Additionally, discover healthier alternatives to your favourite indulgent foods, such as baked or grilled options instead of fried foods. These nutritious options help satiate your hunger and keep you on track with your health goals.
Prioritise nourishment before weekend parties
Weekends often bring social events and parties, which can be potential diet pitfalls. Many individuals make the mistake of skipping meals before such occasions, believing it will balance out their indulgences. However, this approach often leads to over-eating, particularly of unhealthy foods, once the celebrations/ parties begin. Instead, focus on nourishing your body adequately before the event.
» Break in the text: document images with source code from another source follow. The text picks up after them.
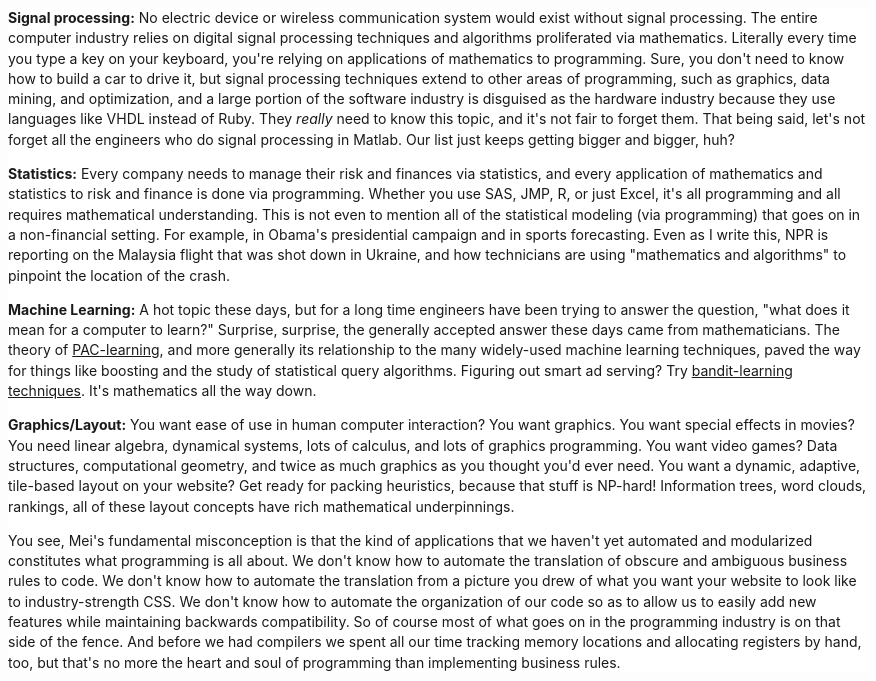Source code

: **Signal processing:** No electric device or wireless communication system
would exist without signal processing. The entire computer industry relies on
digital signal processing techniques and algorithms proliferated via
mathematics. Literally every time you type a key on your keyboard, you're
relying on applications of mathematics to programming. Sure, you don't need to
know how to build a car to drive it, but signal processing techniques extend to
other areas of programming, such as graphics, data mining, and optimization,
and a large portion of the software industry is disguised as the hardware
industry because they use languages like VHDL instead of Ruby. They *really*
need to know this topic, and it's not fair to forget them. That being said,
let's not forget all the engineers who do signal processing in Matlab. Our list
just keeps getting bigger and bigger, huh?

**Statistics:** Every company needs to manage their risk and finances via
statistics, and every application of mathematics and statistics to risk and
finance is done via programming. Whether you use SAS, JMP, R, or just Excel,
it's all programming and all requires mathematical understanding. This is not
even to mention all of the statistical modeling (via programming) that goes on
in a non-financial setting. For example, in Obama's presidential campaign and
in sports forecasting. Even as I write this, NPR is reporting on the Malaysia
flight that was shot down in Ukraine, and how technicians are using
"mathematics and algorithms" to pinpoint the location of the crash.

**Machine Learning:** A hot topic these days, but for a long time engineers
have been trying to answer the question, "what does it mean for a computer to
learn?" Surprise, surprise, the generally accepted answer these days came from
mathematicians. The theory of
[PAC-learning](http://jeremykun.com/2014/01/02/probably-approximately-correct-a-formal-theory-of-learning/),
and more generally its relationship to the many widely-used machine learning
techniques, paved the way for things like boosting and the study of statistical
query algorithms. Figuring out smart ad serving? Try [bandit-learning
techniques](http://jeremykun.com/2013/10/28/optimism-in-the-face-of-uncertainty-the-ucb1-algorithm/).
It's mathematics all the way down.

**Graphics/Layout:** You want ease of use in human computer interaction? You
want graphics. You want special effects in movies? You need linear algebra,
dynamical systems, lots of calculus, and lots of graphics programming. You want
video games? Data structures, computational geometry, and twice as much
graphics as you thought you'd ever need. You want a dynamic, adaptive,
tile-based layout on your website? Get ready for packing heuristics, because
that stuff is NP-hard! Information trees, word clouds, rankings, all of these
layout concepts have rich mathematical underpinnings. 

You see, Mei's fundamental misconception is that the kind of applications that
we haven't yet automated and modularized constitutes what programming is all
about. We don't know how to automate the translation of obscure and ambiguous
business rules to code. We don't know how to automate the translation from a
picture you drew of what you want your website to look like to
industry-strength CSS. We don't know how to automate the organization of our
code so as to allow us to easily add new features while maintaining backwards
compatibility. So of course most of what goes on in the programming industry is
on that side of the fence. And before we had compilers we spent all our time
tracking memory locations and allocating registers by hand, too, but that's no
more the heart and soul of programming than implementing business rules.
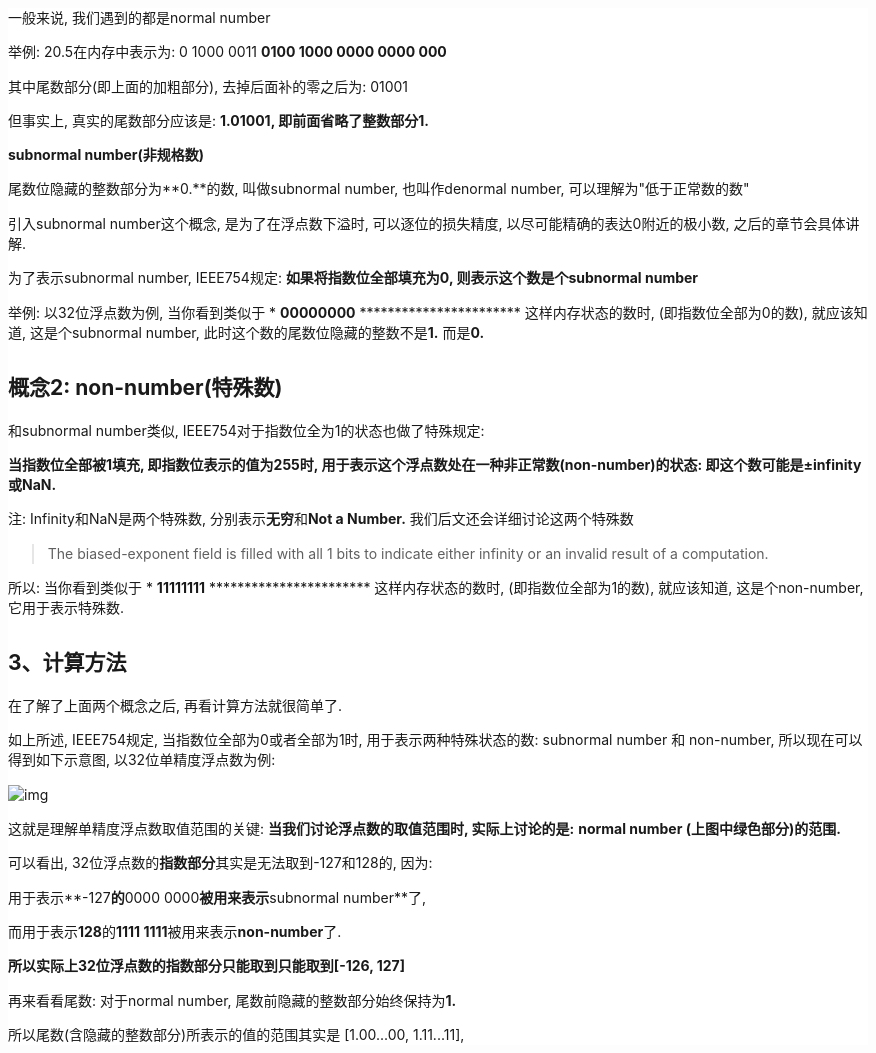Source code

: 一般来说, 我们遇到的都是normal number

举例: 20.5在内存中表示为: 0 1000 0011 **0100 1000 0000 0000 000**

其中尾数部分(即上面的加粗部分), 去掉后面补的零之后为: 01001

但事实上, 真实的尾数部分应该是: **1.**01001, 即前面省略了整数部分**1.**

**subnormal number(非规格数)**

尾数位隐藏的整数部分为**0.**的数, 叫做subnormal number, 也叫作denormal number, 可以理解为"低于正常数的数"

引入subnormal number这个概念, 是为了在浮点数下溢时, 可以逐位的损失精度, 以尽可能精确的表达0附近的极小数, 之后的章节会具体讲解.

为了表示subnormal number, IEEE754规定: **如果将指数位全部填充为0, 则表示这个数是个subnormal number**

举例: 以32位浮点数为例, 当你看到类似于 * **00000000** *********************** 这样内存状态的数时, (即指数位全部为0的数), 就应该知道, 这是个subnormal number, 此时这个数的尾数位隐藏的整数不是**1.** 而是**0.**

##  

## 概念2: non-number(特殊数)

和subnormal number类似, IEEE754对于指数位全为1的状态也做了特殊规定:

**当指数位全部被1填充, 即指数位表示的值为255时, 用于表示这个浮点数处在一种非正常数(non-number)的状态: 即这个数可能是±infinity或NaN.**

注: Infinity和NaN是两个特殊数, 分别表示**无穷**和**Not a Number.** 我们后文还会详细讨论这两个特殊数

> The biased-exponent field is filled with all 1 bits to indicate either infinity or an invalid result of a computation.

所以: 当你看到类似于 * **11111111** *********************** 这样内存状态的数时, (即指数位全部为1的数), 就应该知道, 这是个non-number, 它用于表示特殊数.



## 3、计算方法

在了解了上面两个概念之后, 再看计算方法就很简单了.

如上所述, IEEE754规定, 当指数位全部为0或者全部为1时, 用于表示两种特殊状态的数: subnormal number 和 non-number, 所以现在可以得到如下示意图, 以32位单精度浮点数为例:



![img](http://img.singhe.art/v2-ca78d279de4682dcd42f8ec28da27637_b.jpg)



这就是理解单精度浮点数取值范围的关键: **当我们讨论浮点数的取值范围时, 实际上讨论的是:** **normal number (上图中绿色部分)的范围.**

可以看出, 32位浮点数的**指数部分**其实是无法取到-127和128的, 因为:

用于表示**-127**的**0000 0000**被用来表示**subnormal number**了,

而用于表示**128**的**1111 1111**被用来表示**non-number**了.

**所以实际上32位浮点数的指数部分只能取到只能取到[-126, 127]**

再来看看尾数: 对于normal number, 尾数前隐藏的整数部分始终保持为**1.**

所以尾数(含隐藏的整数部分)所表示的值的范围其实是 [1.00...00, 1.11...11],
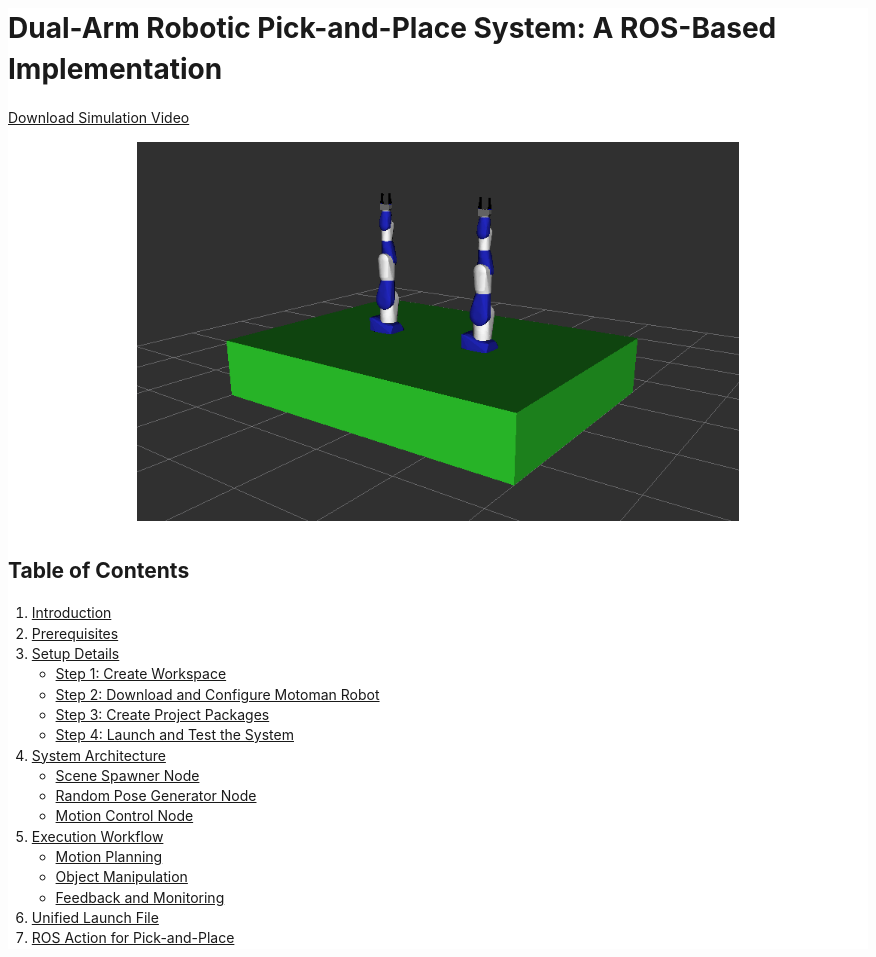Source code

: 

# Dual-Arm Robotic Pick-and-Place System: A ROS-Based Implementation

[Download Simulation Video](DemoVideos/video.mkv)
<p align="center">
  <video width="70%" controls>
    <source src="DemoVideos/video.mkv" type="video/mp4">
    Your browser does not support the video tag.
  </video>
</p>
<p align="center">
  <img src="DemoVideos/2arm.png" width="70%" />
</p>

## Table of Contents
1. [Introduction](#introduction)
2. [Prerequisites](#prerequisites)
3. [Setup Details](#setup-details)
    - [Step 1: Create Workspace](#step-1-create-workspace)
    - [Step 2: Download and Configure Motoman Robot](#step-2-download-and-configure-motoman-robot)
    - [Step 3: Create Project Packages](#step-3-create-project-packages)
    - [Step 4: Launch and Test the System](#step-4-launch-and-test-the-system)
4. [System Architecture](#system-architecture)
    - [Scene Spawner Node](#scene-spawner-node)
    - [Random Pose Generator Node](#random-pose-generator-node)
    - [Motion Control Node](#motion-control-node)
5. [Execution Workflow](#execution-workflow)
    - [Motion Planning](#motion-planning)
    - [Object Manipulation](#object-manipulation)
    - [Feedback and Monitoring](#feedback-and-monitoring)
6. [Unified Launch File](#unified-launch-file)
7. [ROS Action for Pick-and-Place](#ros-action-for-pick-and-place)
Consuming a nutritious meal or snack beforehand helps regulate your hunger and ensures that you can enjoy the festivities without succumbing to excessive indulgence. Striking a balance between indulgence and moderation is key.
Practise mindful eating
Mindfulness involves being fully present and aware of your eating experience. Slow down, relish each bite, and pay heed to your body’s hunger and satiation signals. By eating mindfully, you become more attuned to your body’s needs, making it easier to make conscious decisions about what and how much to eat. Be present during meals, engage your senses, and enjoy the flavours and textures. Pay attention to your body’s hunger and fullness cues, eating until you feel comfortably satisfied. Use smaller plates, bowls, and utensils to help control portion sizes visually.
Apart from all these, understanding how your body processes calories is crucial for weight management. Factors like gut microbiome and metabolism also influence calorie absorption. Counting helps us, yes. It is the way we find it easiest to think. But instead of counting calories, it is far better to focus on a quality diet, regular exercise, good sleep, medication effects, stress reduction, and seeking professional help if needed. And maybe, we can count the days of good sleep or the walks we have gone on. As anthropologists tell us, it is not about this or that, not about calories or no calories. Instead about everyday health, in the way it makes sense to you. To sum up, it’s not only about counting calories but equally about understanding your body’s unique needs.
“A healthy diet isn’t just about what you eat-it’s a journey of self-care and empowerment. So, savour each bite, make conscious choices, and let your food be your ally in living a vibrant and fulfilling life!”